A close aide to Gandhi, speaking to Reuters after the meeting, said the 49-year-old was firm about stepping aside as Congress president, a position he held since succeeding his mother, Sonia Gandhi, in late 2017.
"He will never change his mind," the aide said, requesting anonymity.
"He feels that the way forward is not him continuing as Congress president ... and let somebody outside the Gandhi family be Congress president," the aide said, adding the party cannot "just depend on one person, one family".
Gandhi will remain in politics to help rebuild Congress from the ground up, the aide said, rather than stay on as leader due to his family's political lineage.
The Nehru-Gandhi family has dominated the party, and through it Indian politics for decades, producing three prime ministers, but Modi and his Hindu nationalist Bharatiya Janata Party (BJP) have accused Congress of promoting "dynasty" politics.
The Modi-led BJP has trounced Congress in two successive general elections, winning 303 out of 542 parliament seats in 2019, and wresting away Gandhi's own parliament seat in a family borough in northern India.
Despite the defeats, Congress officials say they want Gandhi to stay because they fear the party may splinter without him.

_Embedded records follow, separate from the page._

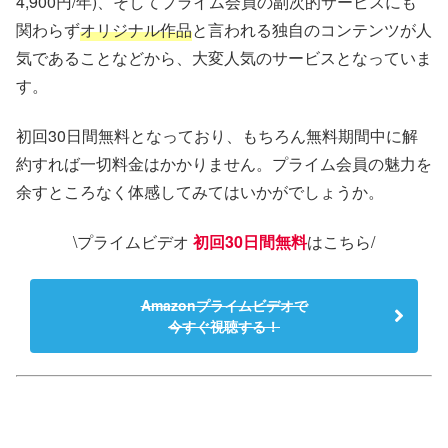
4,900円/年)、そしてプライム会員の副次的サービスにも
関わらず
オリジナル作品
と言われる独自のコンテンツが人
気であることなどから、大変人気のサービスとなっていま
す。
初回30日間無料となっており、もちろん無料期間中に解
約すれば一切料金はかかりません。プライム会員の魅力を
余すところなく体感してみてはいかがでしょうか。
\プライムビデオ
初回30日間無料
はこちら/
Amazonプライムビデオで
今すぐ視聴する！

"There is nobody else aside from him who can keep the organisation together," said a member of the party's top decision-making body, the Congress Working Committee (CWC), who requested anonymity.
"He will have to lead. There's no option," he said.
Congress does not have a clear succession plan.
The CWC is comprised mainly of members who are close to the Gandhi family and are less inclined to find another leader, another Congress official said.
"The CWC is supposed to appoint the Congress president, but the Congress president has appointed the CWC," the official said, requesting anonymity because he was not authorised to speak to the media.
While the CWC has not begun the official process of finding the next leader, 68-year-old Gehlot is among the potential frontrunners, according to three other party officials.
Mallikarjun Kharge, 76, a former Congress leader in parliament, is also a possible candidate, one of the three officials said.
Both men are part of the party's entrenched old guard, reflecting its inability to promote younger leaders, which some officials identified as a major reason for the 2019 general election defeat.
"This is the time to take tough decisions," the party official said.